- Born: 26 July 1954 Chitra, Calobre District, Veraguas Province, Panama
- Occupation: Politician

= Genaro López =

Panamanian union leader and politician (born 1954)

Genaro López Rodríguez (born 26 July 1954 in Chitra, Calobre District, Veraguas Province, Panama) is a Panamanian union leader and politician. He is best known as secretary-general of the building workers' union Suntracs, 1990–2010; as leader of the Frenadeso movement for economic and social rights; and as presidential candidate on behalf of the Broad Front for Democracy (Frente Amplio por la Democracia), party in the 2014 elections.

==Early life==
His parents were María Salomé Rodríguez and Reynaldo López Alvarado. They were coffee growers, who later set up a village food store. Genaro López grew up in the village of Chitra, where he attended primary school. At the age of 18, he left the village and moved to Panama City.

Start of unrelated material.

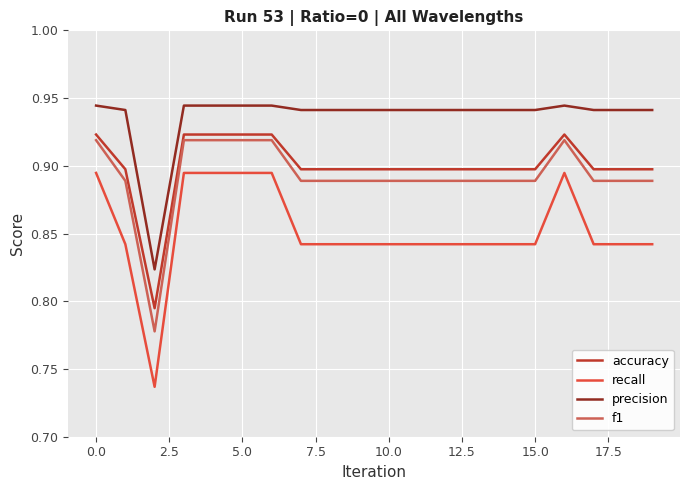

True or false: f1 and recall intersect in this chart.

False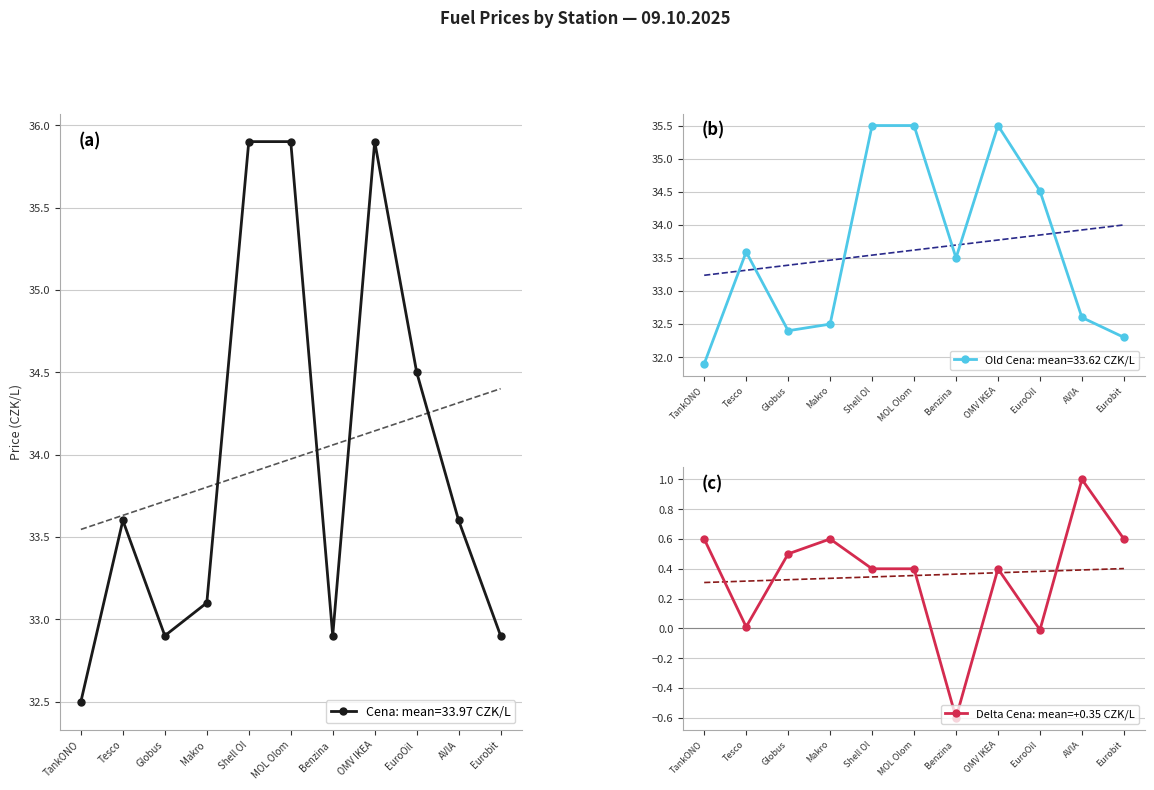

At which category is the sum across all series the highest?

Shell Ol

==Worker and trade unionist==
His first job in the city was maintenance work in a restaurant, but he soon left due to disagreements with his employer. Then, his uncle offered him work in the construction field. He worked as a builder in a number of construction projects during the 1970s. In 1976, he joined the Suntracs union, then a small voluntary group of builders, carpenters and refurbishers. While working for the Díaz y Guardia company, he achieved an increase in the membership of unions. After serving for several years as a union representative, in 1980 with the support of a number of workers' movements he joined the governing council of Suntracs, but later gave up his position due to that union's links with the Manuel Noriega dictatorship.

After this, López helped to create a campaign for democracy (Modec) within Suntracs, joining its general secretariat in 1987 during the political crisis in Panama at that time. After the dictatorship had fallen, on 15 February 1990 he was appointed secretary-general of Suntracs itself.

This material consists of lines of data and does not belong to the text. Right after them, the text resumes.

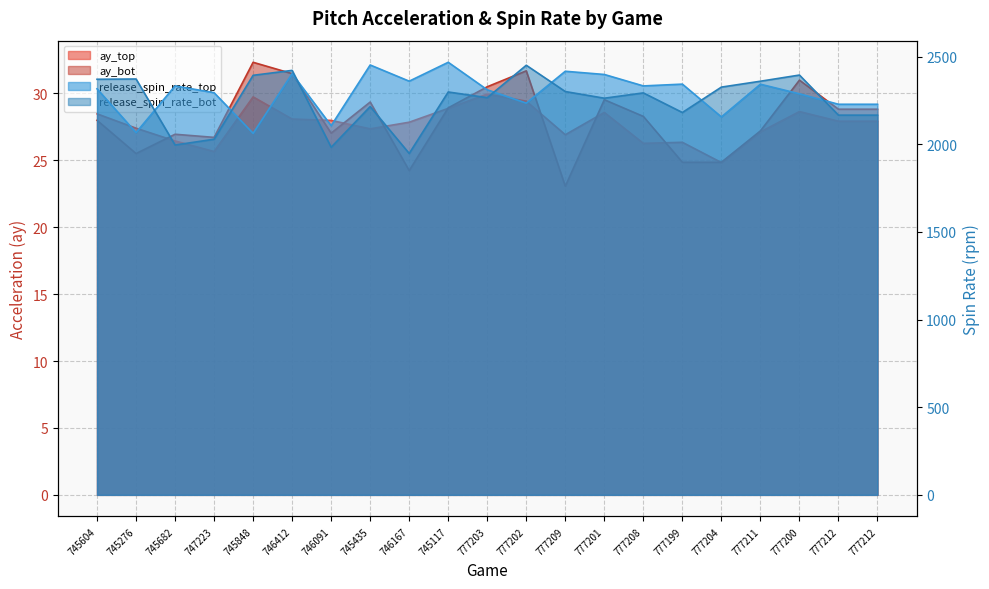

Where is release_spin_rate_bot nearest to the value 2198?

745435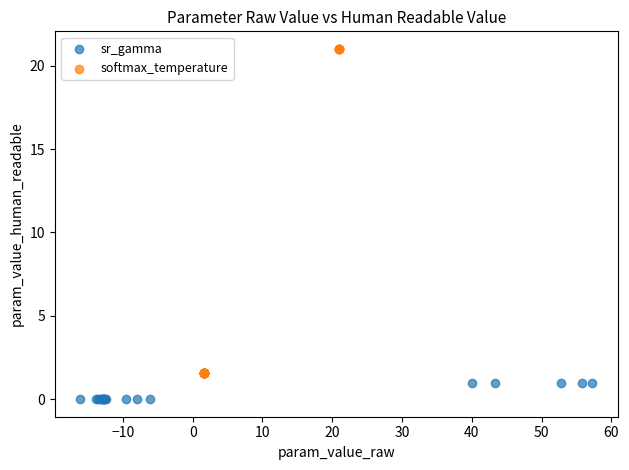

Which series has the widest spread of Y values?

softmax_temperature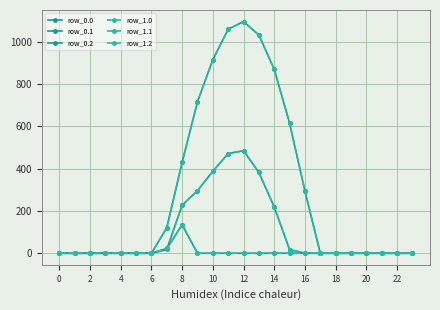

Is this an area chart (filled region under the line)?

No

=== Leader of Suntracs ===
During his 20 years as leader of the union, its membership increased to 50,000, making it the largest union in Panama, and it achieved the most favourable collective bargaining agreement in Central America.

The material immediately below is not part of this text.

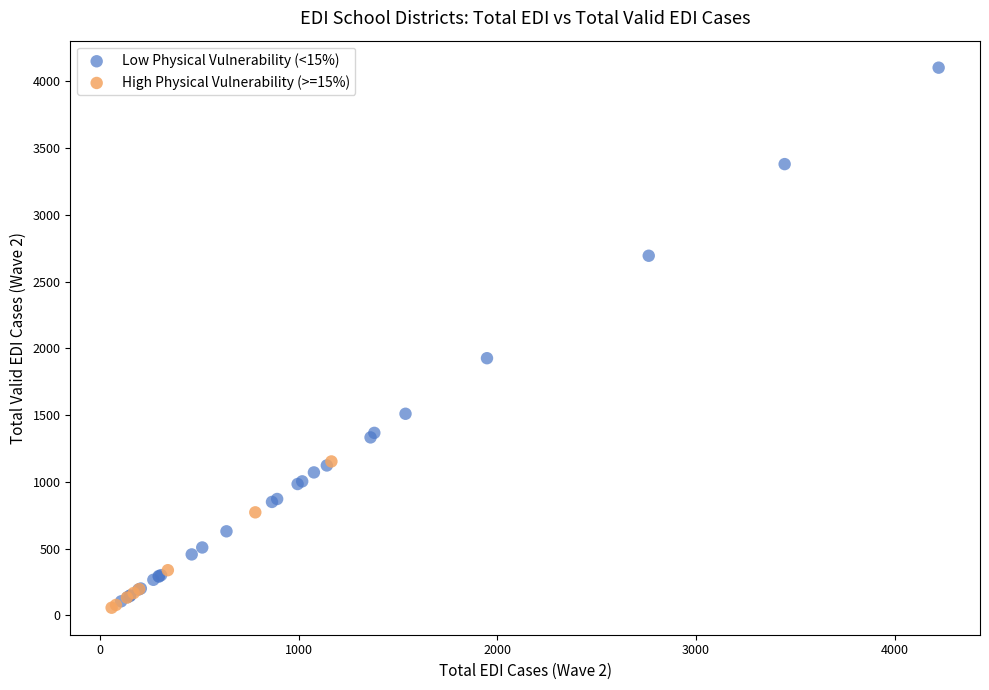

Which series has the widest spread of Y values?

Low Physical Vulnerability (<15%)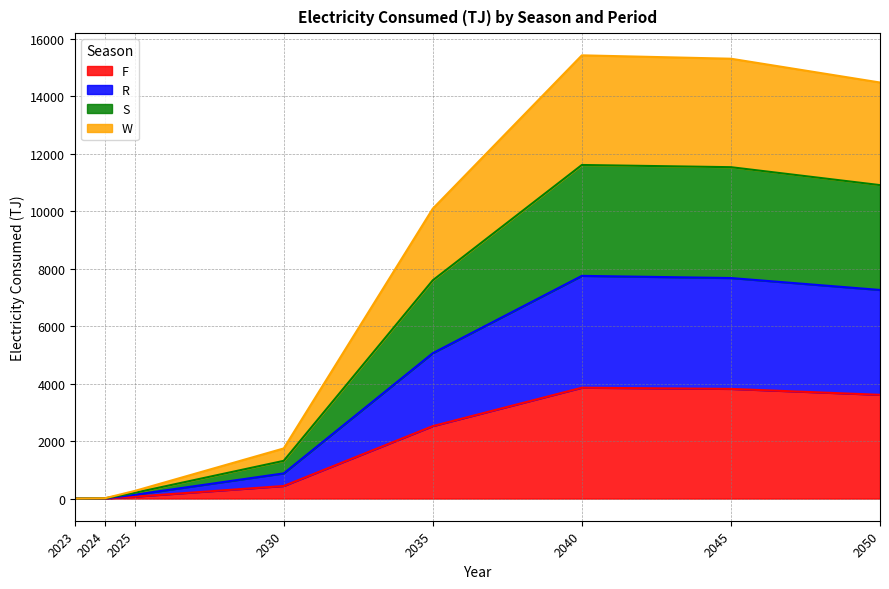

Which series has the largest range (max minus min)?

W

He led strikes and protests throughout five presidencies, and supported public sector workers who were dismissed after the 1990 coup attempt against Guillermo Endara. In 1995 he led a 13-day strike against changes to labour law under the Ernesto Pérez Balladares government, resulting in over 500 arrests and four deaths.

Strikes and protests headed by López continued through the governments of Mireya Moscoso, Martín Torrijos and Ricardo Martinelli. During Martinelli's presidency he took part in protests in 2010 against “Law 30”, which embraced controversial reforms in labour relations and penal, judicial and environmental legislation.

As leader of Suntracs, Genaro López opposed the economic measures of successive governments, which he regarded as “neo-liberalism”. In 2010, López did not seek re-election as secretary-general and on 26 August this position passed to Saúl Méndez.

== Presidential candidacy ==
On 10 September 2013 López put himself forward as presidential candidate for the recently formed left-wing party, Broad Front for Democracy (FAD). In the FAD primaries of 24 November, he was proclaimed the party's candidate with 71.5% of the vote, although turnout was very low at 8% of registered party members. His rivals had been the indigenous leader Celio Guerra who came second with 25.8% of the vote, Víctor Manuel Rodríguez with 1.7% and José Rodríguez Rayo with 0.91%.

As candidate for president he argued that the government and the main opposition were the same, and that the FAD was the legitimate representative of the people.

In the elections of May 2014, López won 10,914 votes or 0.59% of the total.

== Personal life==
He is married to Clara Melina Bultrón, whom he met at the age of 21. They have two children, Darisbeth and Genaro López Bultrón.